Calls have been made for a further inquiry into the actions of certain multinational pharmaceutical companies based predominantly in the United States, whose products were implicated in the infection of persons with haemophilia with hepatitis C and HIV. Judge Lindsay considered it inappropriate to comment on whether there should be a further inquiry into the actions of such companies since I had commissioned and obtained independent advice on the matter. I appointed Mr. Paul Gardiner, Senior Counsel, to advise me on a possible investigation into the actions of these multinational pharmaceutical companies. I have had consultations with Mr. Gardiner and, subject to further discussion with the Attorney General, I believe it would be possible to mount a useful investigation which would allow access to publicly available material and to persons and bodies willing to co-operate. Following consultation with the Attorney General and all other parties, including the Irish Haemophilia Society, on an effective template, I will revert to the Government, the Dáil and the Seanad on my proposals.

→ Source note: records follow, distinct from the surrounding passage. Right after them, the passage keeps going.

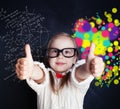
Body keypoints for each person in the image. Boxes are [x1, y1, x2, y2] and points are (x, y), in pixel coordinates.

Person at [15, 32, 104, 109]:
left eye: (67, 52)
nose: (60, 56)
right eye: (54, 51)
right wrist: (31, 70)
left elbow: (80, 74)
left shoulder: (76, 77)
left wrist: (87, 69)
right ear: (48, 56)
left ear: (75, 58)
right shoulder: (45, 77)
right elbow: (40, 76)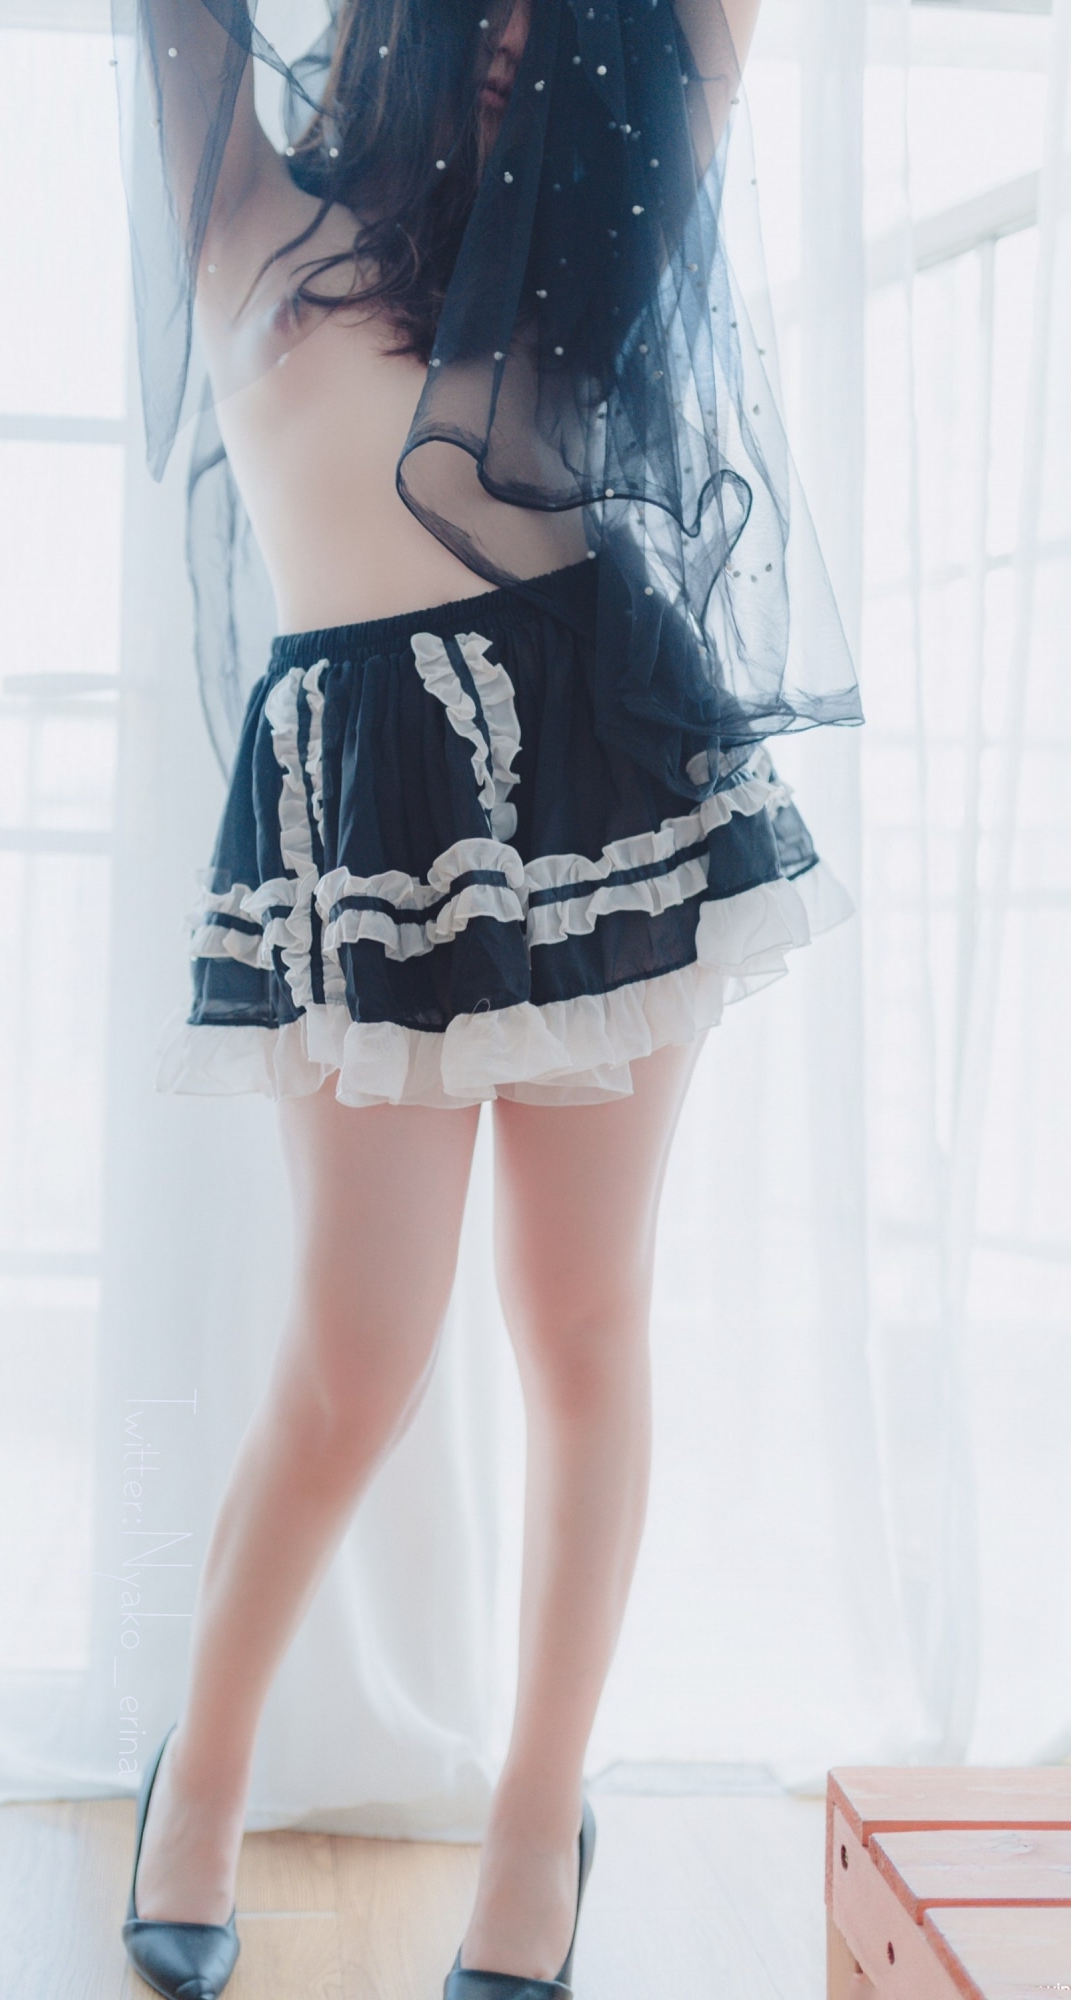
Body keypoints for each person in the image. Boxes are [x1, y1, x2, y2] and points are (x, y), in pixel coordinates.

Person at [111, 3, 861, 1995]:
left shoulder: (598, 226)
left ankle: (536, 1825)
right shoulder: (239, 183)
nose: (535, 39)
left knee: (580, 1316)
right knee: (357, 1355)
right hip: (360, 800)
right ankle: (201, 1774)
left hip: (607, 757)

I know I have the full support of the Seanad in reiterating that while we acknowledge the mistakes of the past, there is an ongoing need to protect and maintain the national blood supply. To ensure that blood is available whenever and wherever needed, it is imperative that donors are encouraged to give blood, and to continue to do so on a regular basis. This year, despite all the adverse publicity, the level of donations has been very high and I commend those who have demonstrated true generosity of spirit by taking time out of their busy schedules to think of the needs of others. However, because of the short shelf-life of blood and blood products, and the seasonal variations in donation patterns, it is essential that people continue to donate blood regularly.
I am sure I speak for all present in expressing our deep sorrow at the suffering that people with haemophilia have endured, and in resolving that a similar tragedy will never happen again.